Víctor Ponieman, ex dueño del espacio cultural Notorious, cuenta cómo era organizar jams: “Mi recuerdo es que eran muy divertidas; siempre tenía que haber un trío musical de base para que pudiera venir cualquiera y unirse tocando su instrumento. Lo organizaba todo un músico que era el encargado de llamar a los otros para subir al escenario, lo mismo sucedía con la improvisación. He visto más de diez músicos en el escenario, muchas veces se convertía en algo caótico y, otras, muy organizado, no había punto medio. Las jams nos resultaban ideales, descubrimos músicos que después tocaron en Notorious”.
―Al ofrecer un espacio cultural generás visibilidad hacia los músicos. ¿Sentís que lograste un aporte a la comunidad jazzera?
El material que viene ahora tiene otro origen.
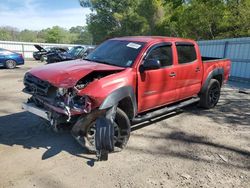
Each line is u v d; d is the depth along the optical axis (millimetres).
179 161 4168
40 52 25484
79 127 4016
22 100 7676
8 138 4832
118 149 4398
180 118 6328
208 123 6027
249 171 3939
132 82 4480
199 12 25766
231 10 23531
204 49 16625
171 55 5465
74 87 3830
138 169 3881
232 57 14359
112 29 58688
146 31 47312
―Yo creo que sí, el aporte era super importante para lograr la conexión entre músicos. Se han formado grupos hoy en día vigentes que se conocieron en Notorious. Asimismo, muchos músicos que no tenían dónde tocar, y se la pasaban ensayando en sus casas, venían a Notorious en búsqueda de visibilidad.
Santiago Rodríguez Cosentino, músico y organizador de El After Jam, coincide: “Creo que el mejor aporte es un espacio donde se pueda habitar socialmente para músicos que no tenían ese lugar para coexistir de esta manera cultural. Muchos músicos trabajan en bares de coctelería de alto nivel, pero en esos lugares no pueden explayarse como músicos. En cambio, en una jam, sí.”
El jazz tiene muchísimo reconocimiento para la gente que integra el movimiento, no tanto a nivel social. Por eso existen las jams. En los años cuarenta, los jazzeros tocaban en cabarets para un público reservado, como trabajo profesional y pago. Al terminar las presentaciones, se armaban jams dentro del mismo lugar. Así empezaba todo: puertas adentro y para entendidos, como sucede en la actualidad.